Blom baut sein Buch auf den ersten Blick chronologisch auf, indem er seinen Kapiteln die jeweilige Jahreszahl voranstellt – von 1900 bis 1914. Der zweite Blick – auf den erklärenden Teil der Kapitelüberschrift – zeigt jedoch eine eher thematische Gliederung, die in jedem Jahr eine bestimmte historische Tendenz in den Mittelpunkt stellt, die in dem jeweiligen Jahr aus irgendeinem Grund besonders sichtbar wurde. Das jeweilige Jahr steht also stellvertretend für einen bestimmten politischen, wissenschaftlichen, kulturellen oder technischen Themenkreis, der diese Zeit maßgeblich prägte. Blom identifiziert dabei verschiedene typische Bereiche, in denen sich die Verhältnisse dramatisch änderten oder gar zu echten Umbrüchen führten: Technik, Kunst, Politik, Militärwesen, Sexualität, Philosophie, Medien, um nur einige in ungeordneter Reihenfolge aufzuzählen.

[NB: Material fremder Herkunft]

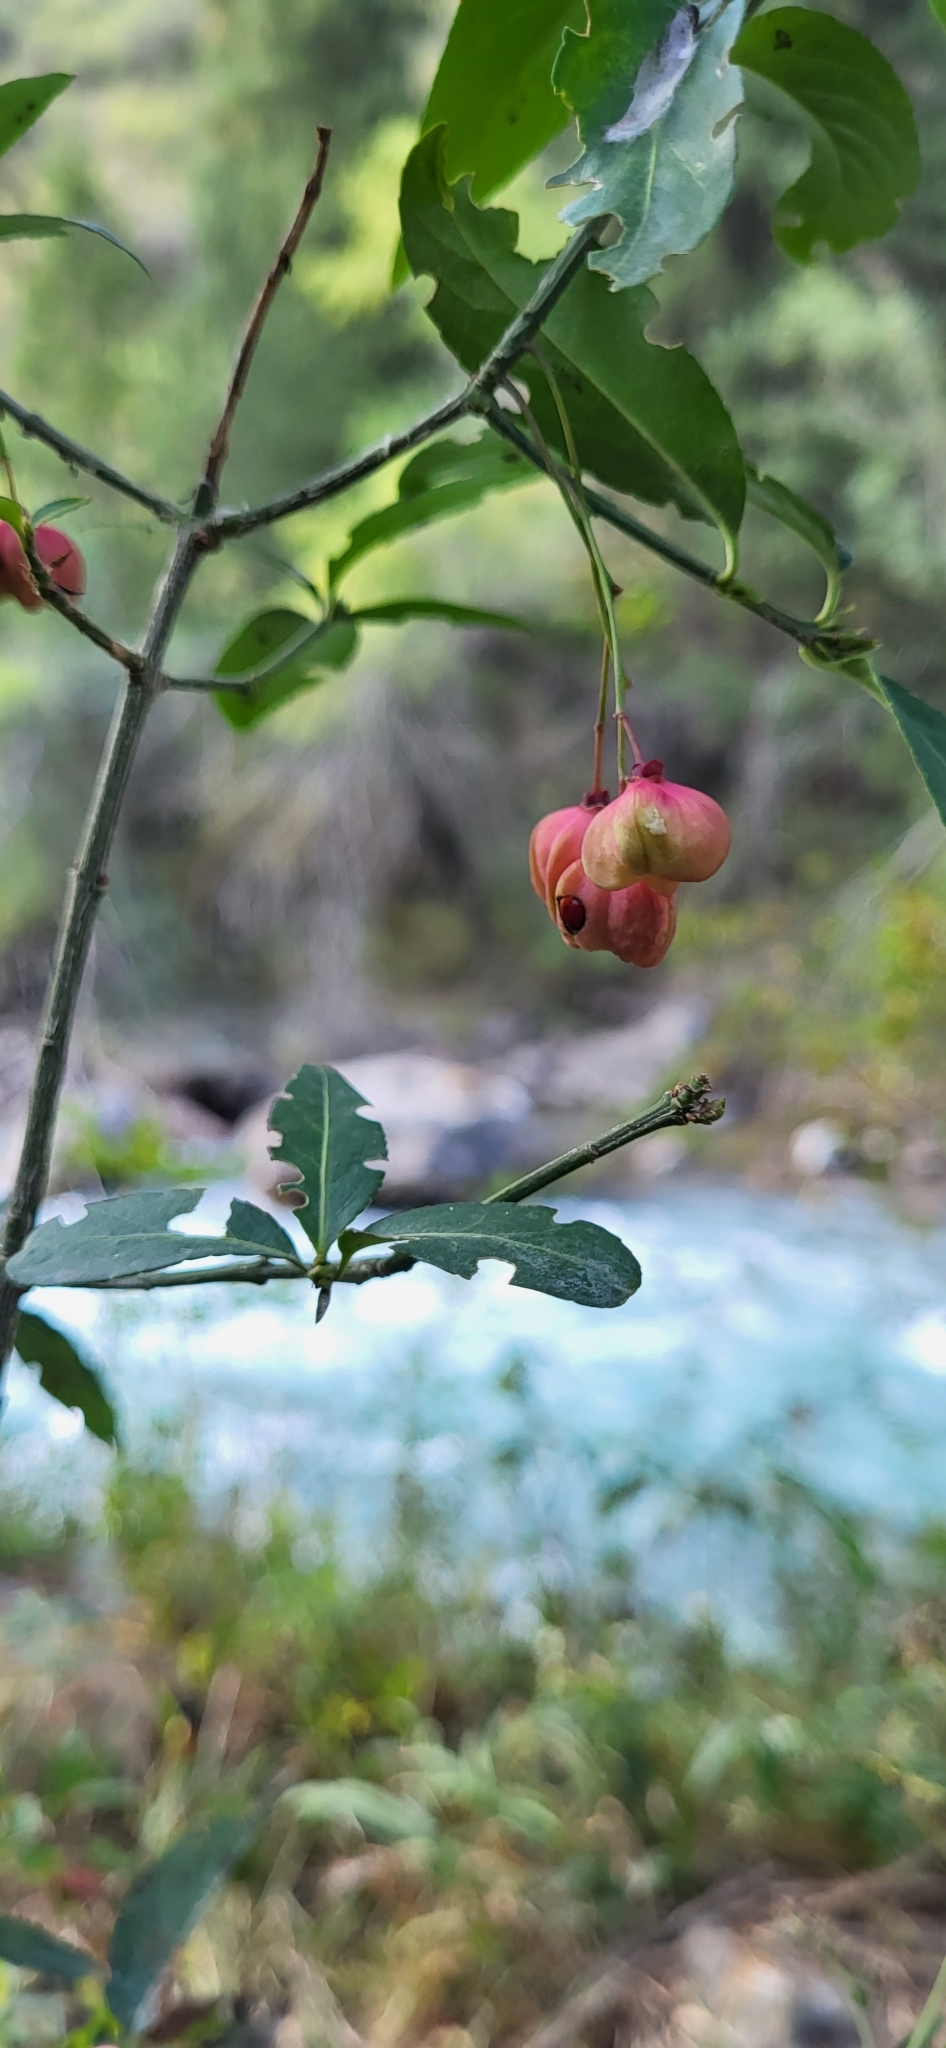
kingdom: Plantae
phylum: Tracheophyta
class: Magnoliopsida
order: Celastrales
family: Celastraceae
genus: Euonymus
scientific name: Euonymus semenovii
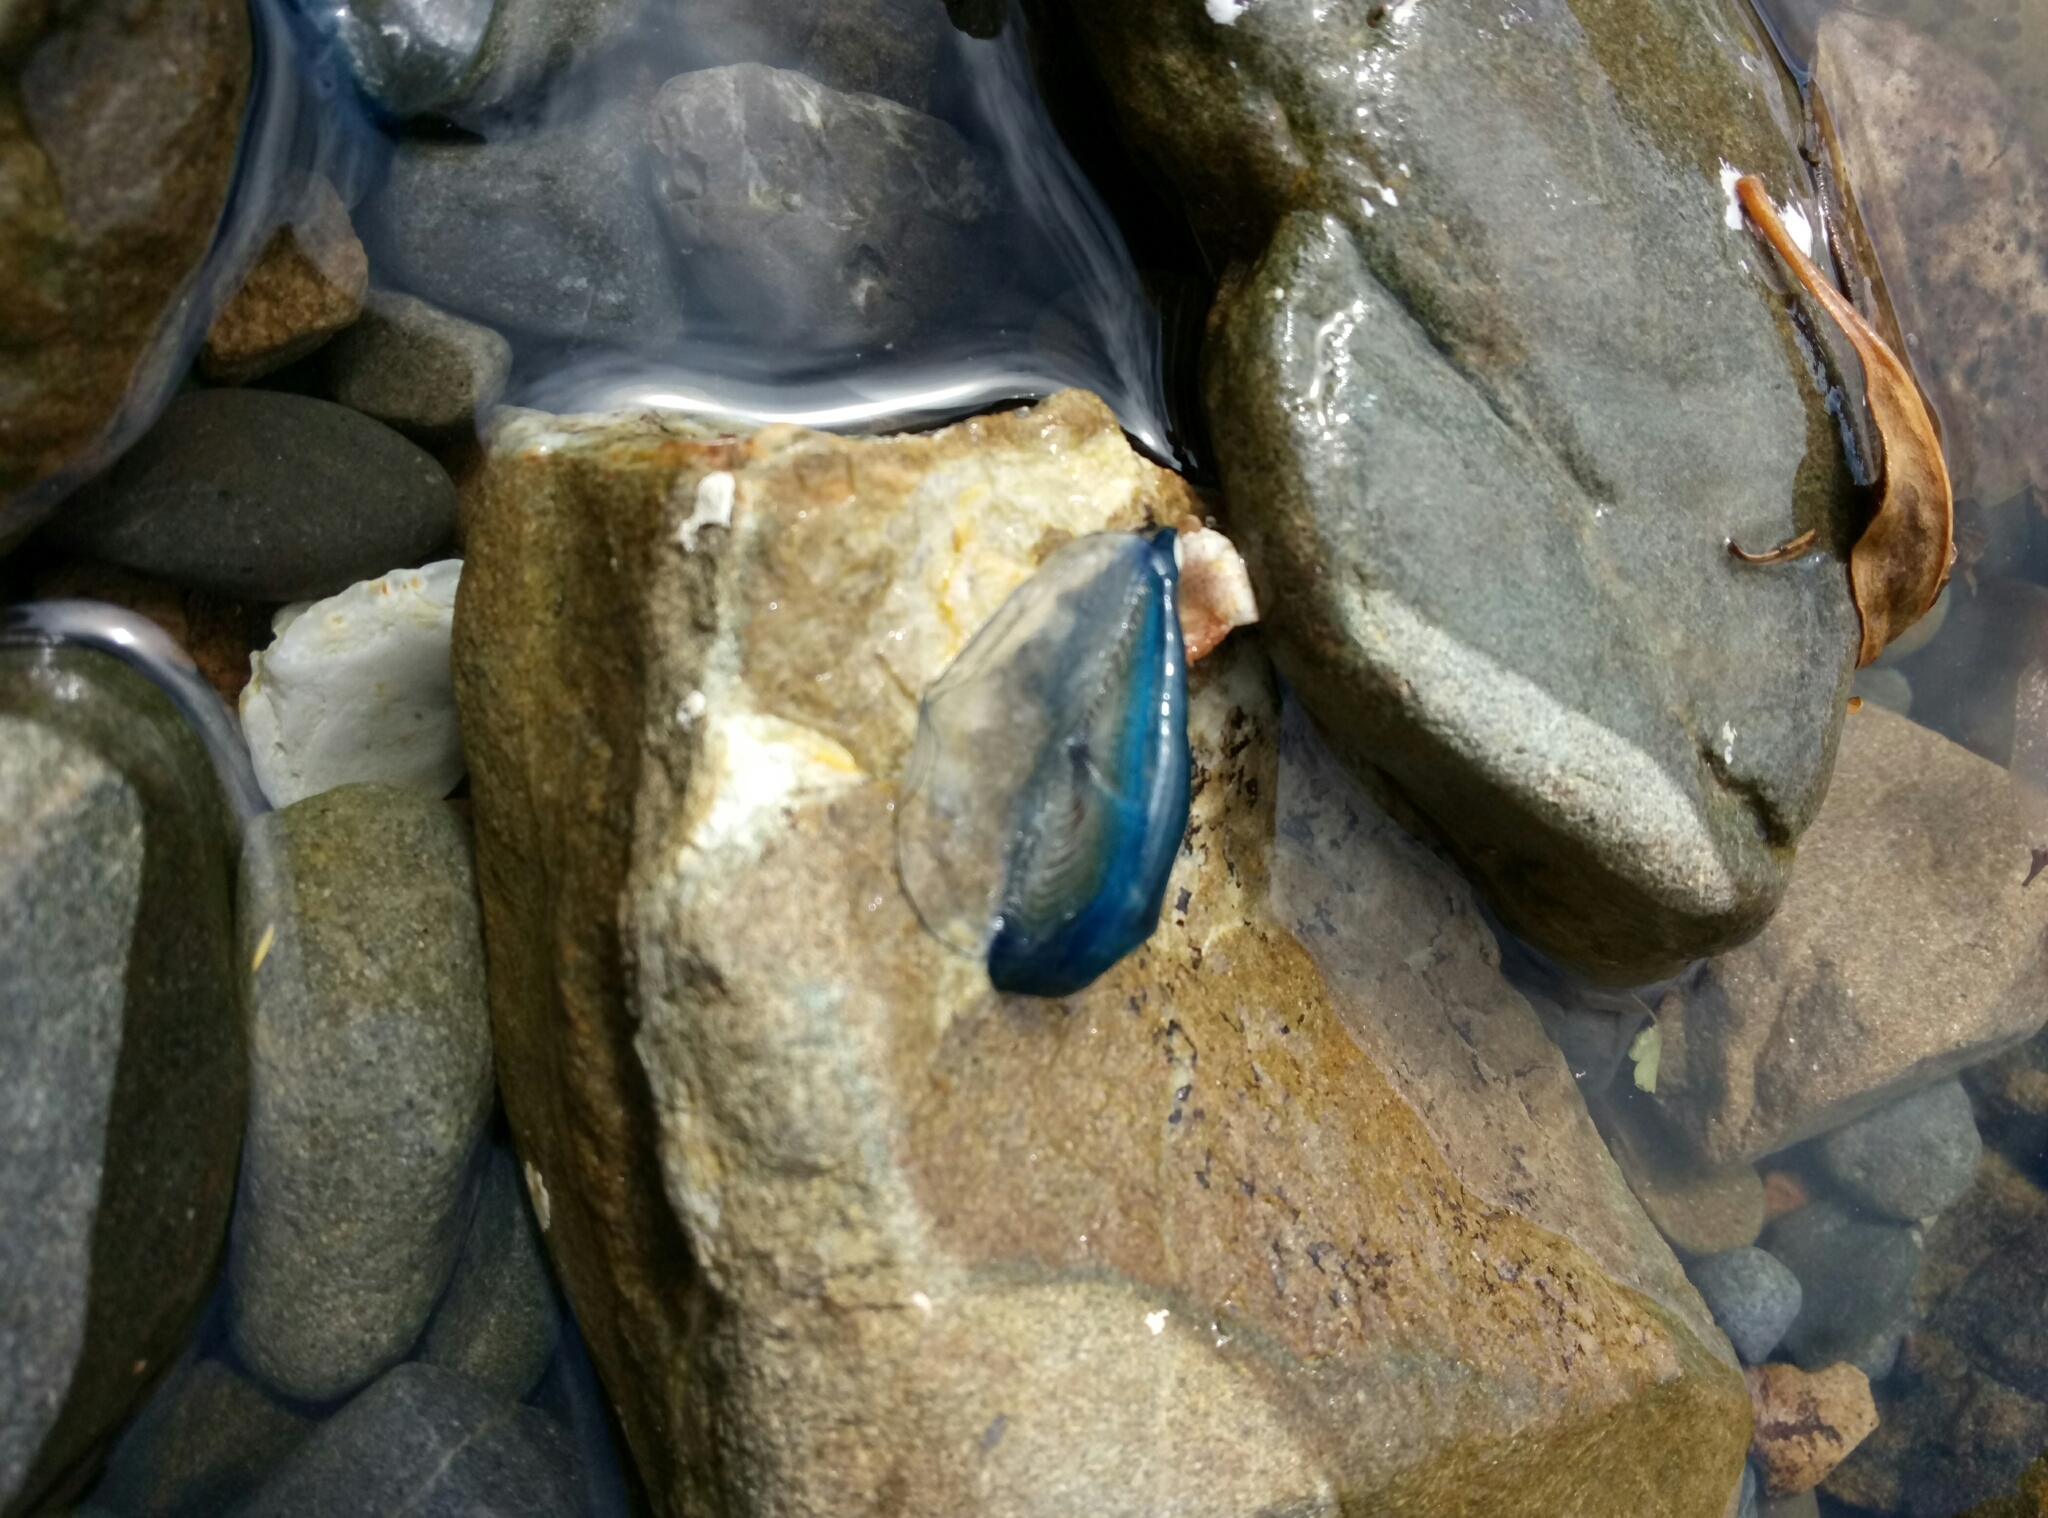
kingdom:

Die rasante Entwicklung der Technik seit der Mitte des 19. Jahrhunderts – Dampfmaschine, Eisenbahn, Dampfschiffe, Elektrizität – hat zu einer solchen Erhöhung der täglichen Geschwindigkeit – im wörtlichen wie im übertragenen Sinne – und der wirtschaftlichen Möglichkeiten geführt, dass gesellschaftliche Umwälzungen sich daraus geradezu zwangsläufig ergeben. Der schnelle und zuverlässige Import von Nahrungsmitteln von anderen Kontinenten – man ist nicht mehr vom Wind abhängig – lässt den im Wesentlichen auf der Landwirtschaft beruhenden Reichtum und damit die Macht des britischen Adels zusammenbrechen und ein kaufmännisch orientiertes Bürgertum mehr und mehr die Schaltstellen in der Gesellschaft besetzen. Eisenbahnen erlauben auch der Masse – wenn auch bescheidene – Reisen im eigenen Land, erweitern deren Horizont und wecken neue Begehrlichkeiten und Selbstbewusstsein. Blom schildert diesen Mentalitätswandel des Volkes mit dem schönen Beispiel der Hausangestellten, die jetzt den Wohnraum der Dame des Hauses nicht mehr nur scheu zum Servieren des Tees betritt, sondern um diese um einen modischen Rat zu ersuchen. Auf der anderen Seite sind aber gerade diese breiten Volksmassen mental in einem traditionellen, hierarchischen Ständesystem gefangen, aus dem sie sich so schnell nicht befreien können.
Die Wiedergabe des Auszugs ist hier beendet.